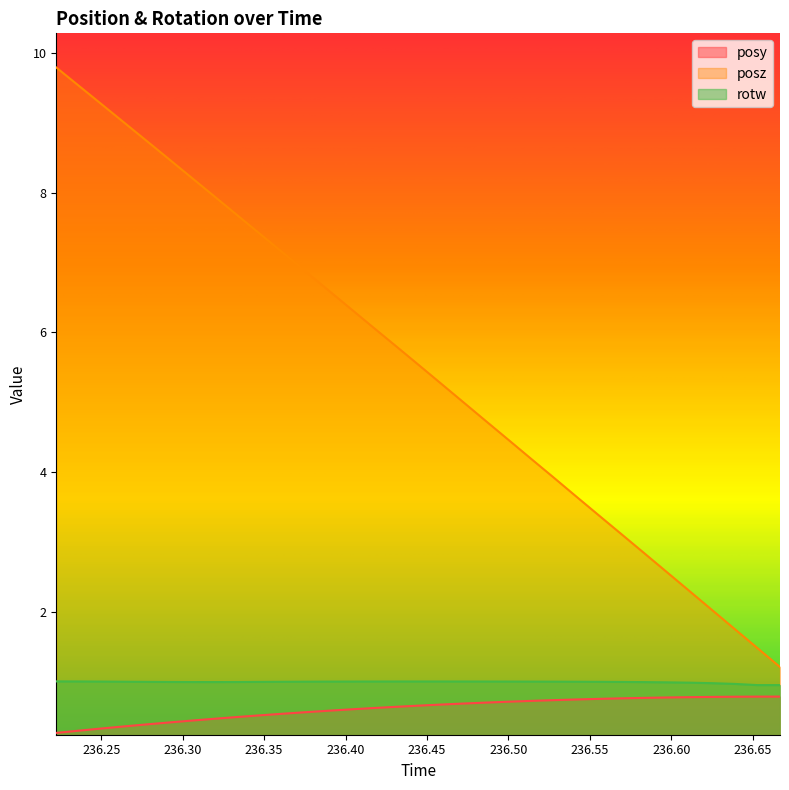

What is the difference between the maximum and minimum values in the posy series?

0.5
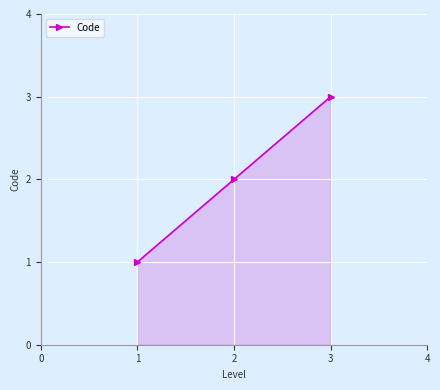

What is the sum of all values?

6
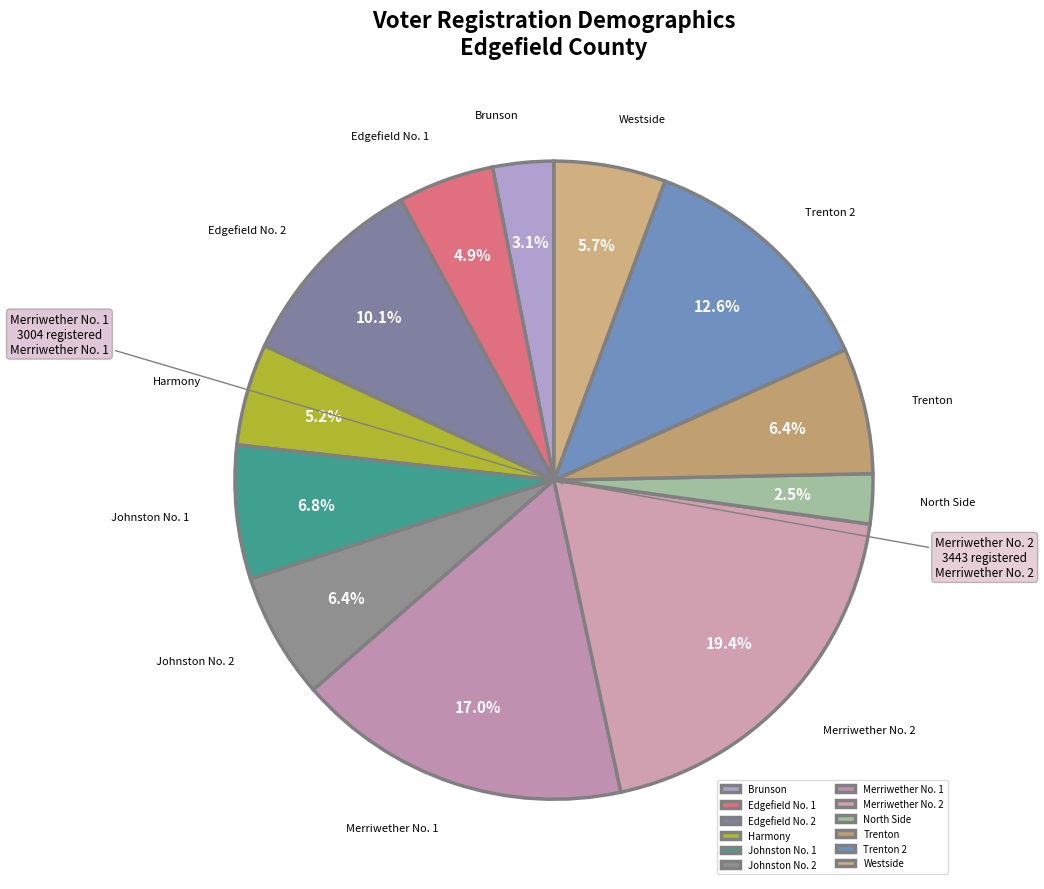

Count the number of slices in the pie.

12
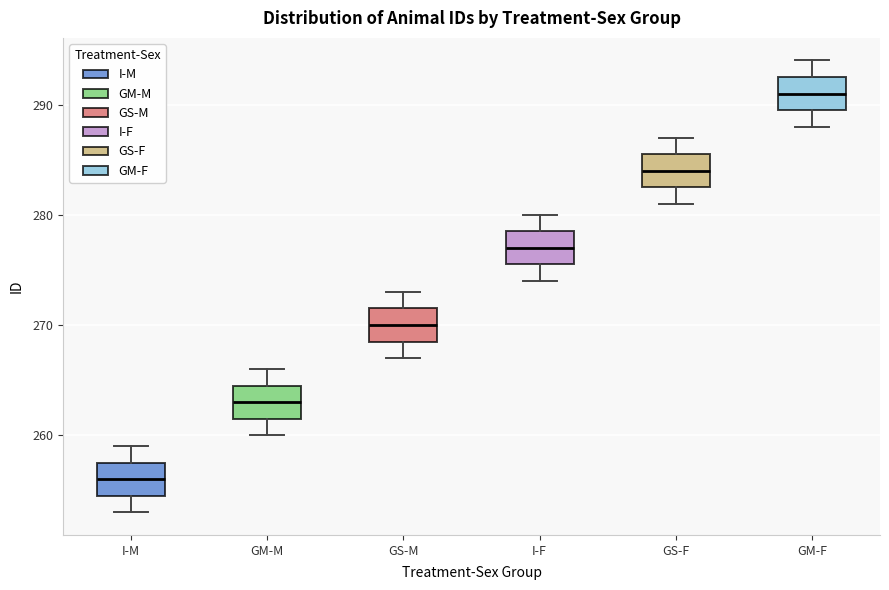

Reading left to right, transcribe this box plot: for each box, give where its median line is, the range the box spans, and where its two whiskers end, as read against the y-axis. The values are not printed on the chart, so give them approximately, as read against the axis.

I-M: median 256, box 255 to 258, whiskers 253 to 259
GM-M: median 263, box 262 to 265, whiskers 260 to 266
GS-M: median 270, box 269 to 272, whiskers 267 to 273
I-F: median 277, box 276 to 279, whiskers 274 to 280
GS-F: median 284, box 283 to 286, whiskers 281 to 287
GM-F: median 291, box 290 to 293, whiskers 288 to 294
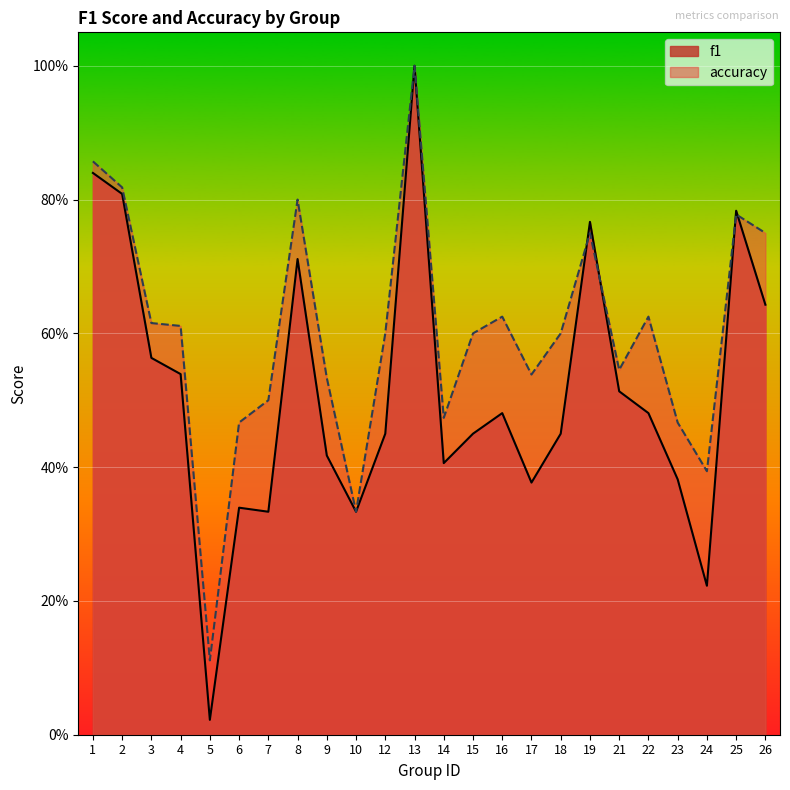

At which category does accuracy reach its first local peak?

8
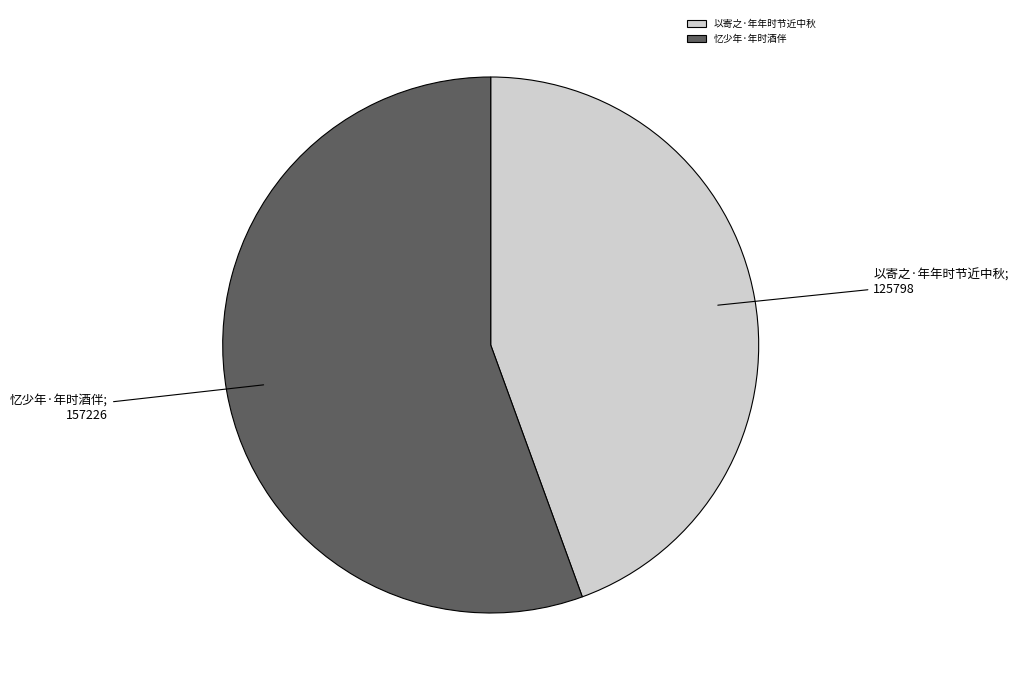

Combined, do 以寄之·年年时节近中秋 and 忆少年·年时酒伴 account for over 50%?

Yes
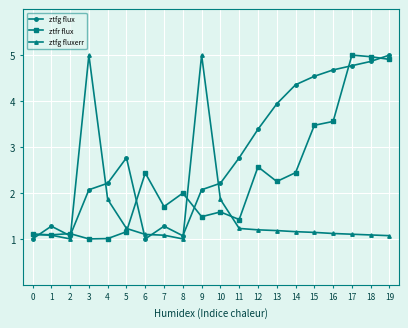

At how many categories does at least one series exceed 4?

8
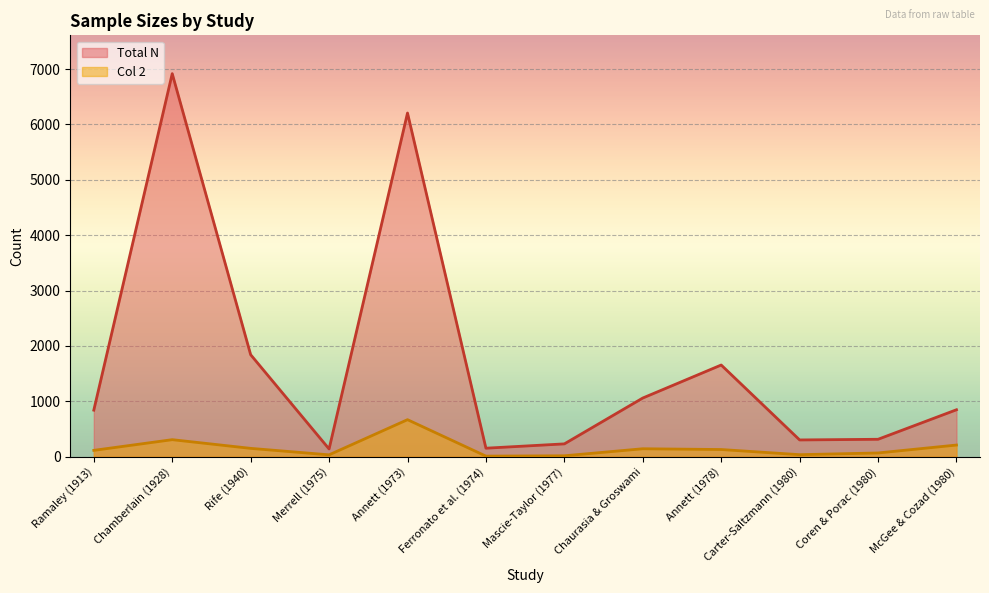

List the series in order of their peak value, highest first.

Total N, Col 2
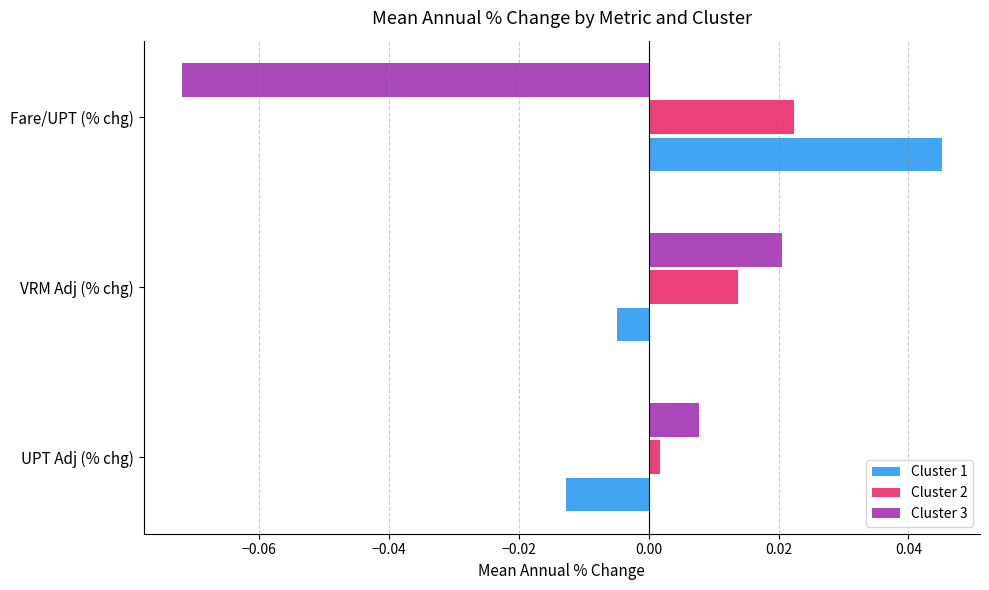

At how many categories does at least one series exceed 0?

3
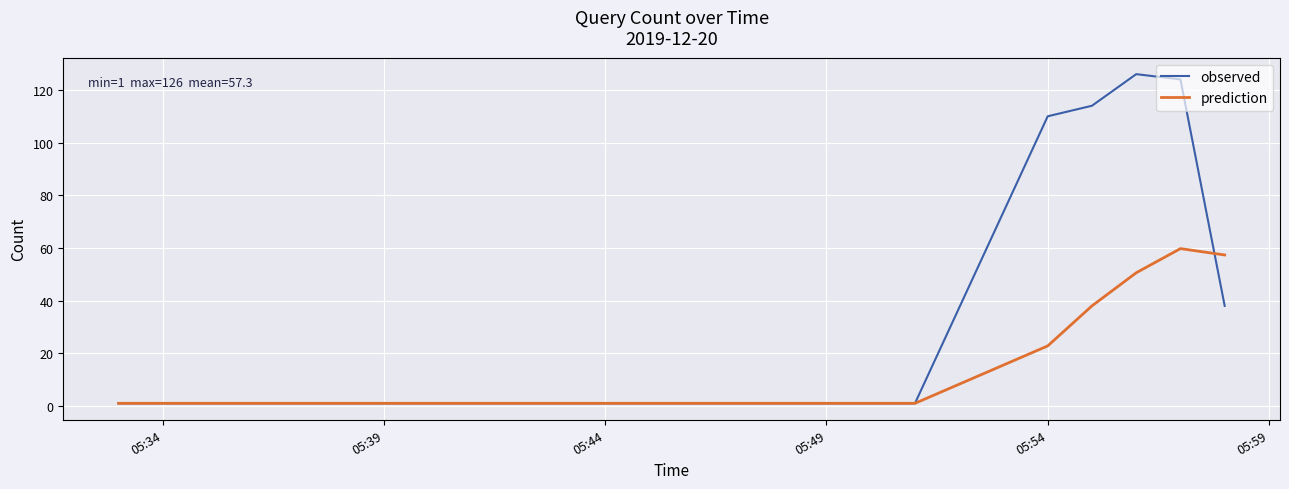

Which series has the largest total across all categories?

observed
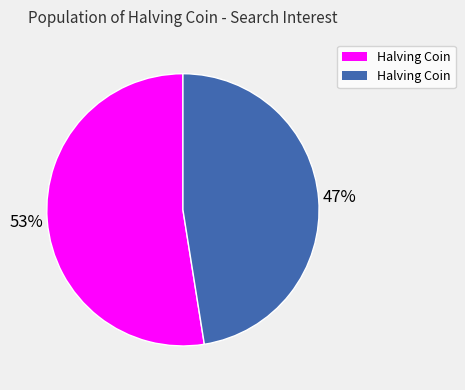

Is there any slice that represents more than half of the pie?

Yes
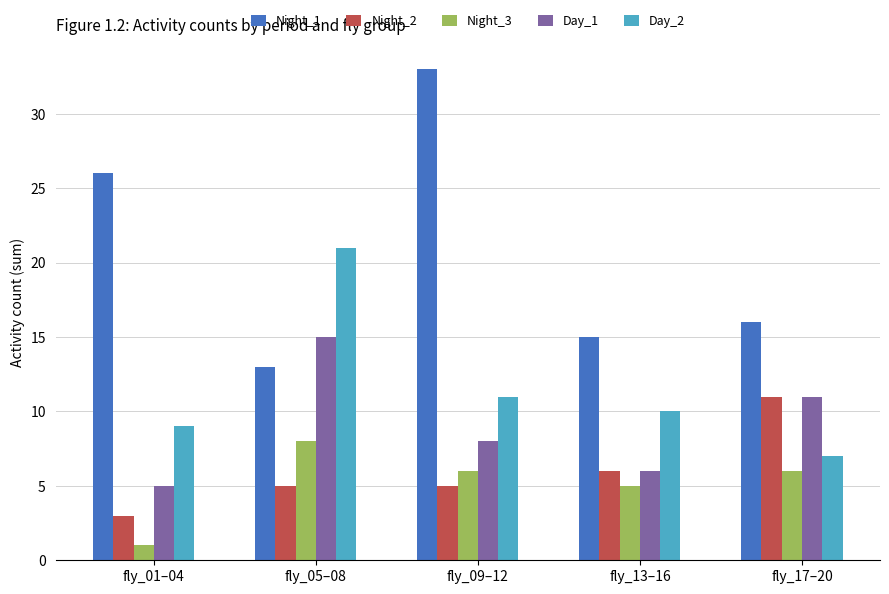

At how many categories does at least one series exceed 31?

1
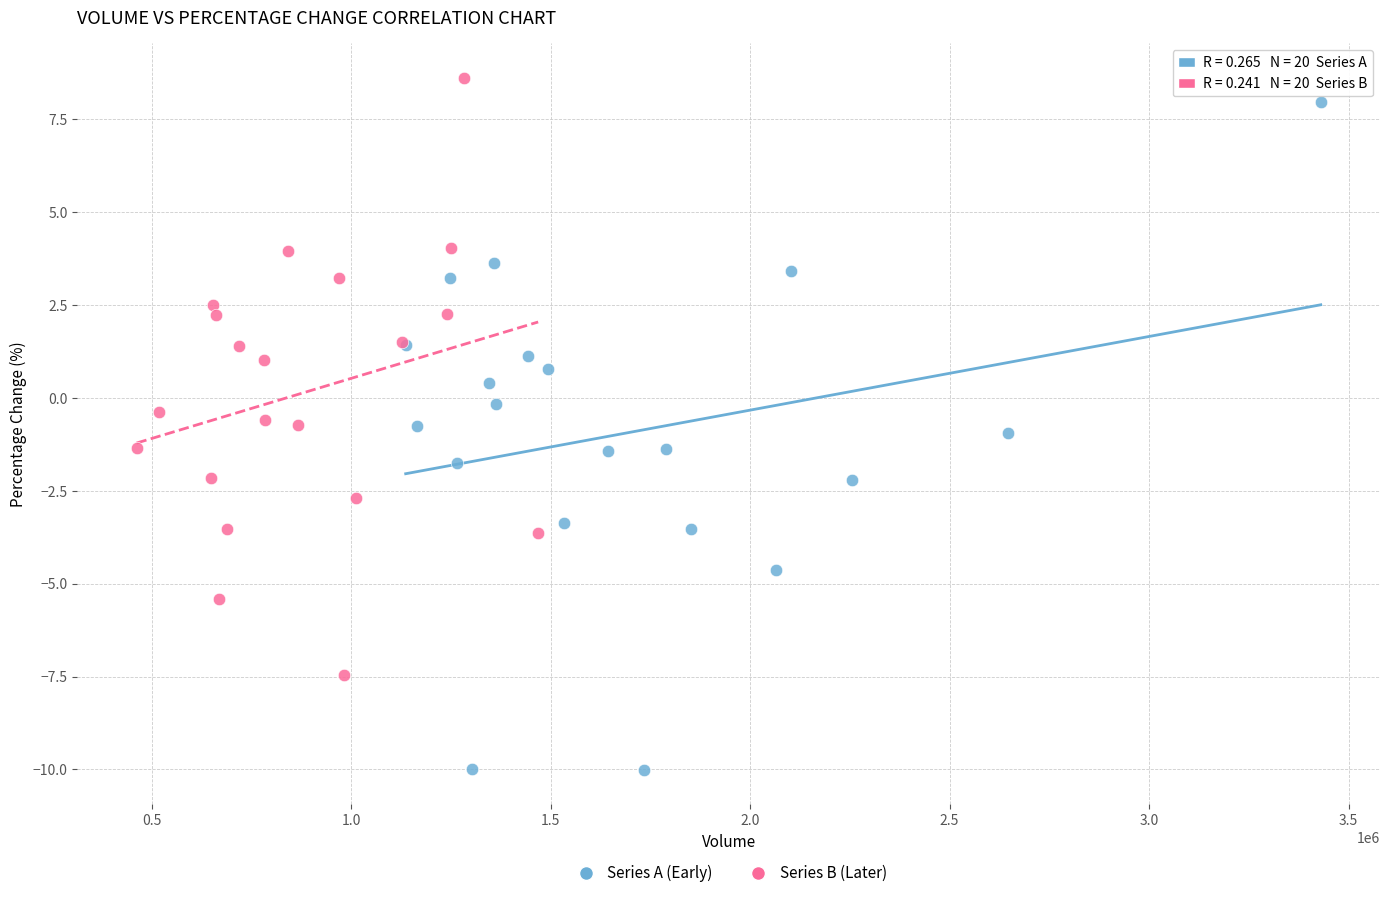

What are all the series names shown in the legend?

Series A (Early), Series B (Later)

**TASK ITEM**
Extract every line of text from all the rows above, reproducing each one verbatim, and leave the pictures out of your answer.

**WRITTEN ANSWER**
What is the difference between the maximum and minimum values in the posy series?

0.5

What is the sum of all values?

6

Count the number of slices in the pie.

12

Reading left to right, transcribe this box plot: for each box, give where its median line is, the range the box spans, and where its two whiskers end, as read against the y-axis. The values are not printed on the chart, so give them approximately, as read against the axis.

I-M: median 256, box 255 to 258, whiskers 253 to 259
GM-M: median 263, box 262 to 265, whiskers 260 to 266
GS-M: median 270, box 269 to 272, whiskers 267 to 273
I-F: median 277, box 276 to 279, whiskers 274 to 280
GS-F: median 284, box 283 to 286, whiskers 281 to 287
GM-F: median 291, box 290 to 293, whiskers 288 to 294

At which category does accuracy reach its first local peak?

8

Combined, do 以寄之·年年时节近中秋 and 忆少年·年时酒伴 account for over 50%?

Yes

At how many categories does at least one series exceed 4?

8

List the series in order of their peak value, highest first.

Total N, Col 2

At how many categories does at least one series exceed 0?

3

Which series has the largest total across all categories?

observed

Is there any slice that represents more than half of the pie?

Yes

At how many categories does at least one series exceed 31?

1

What are all the series names shown in the legend?

Series A (Early), Series B (Later)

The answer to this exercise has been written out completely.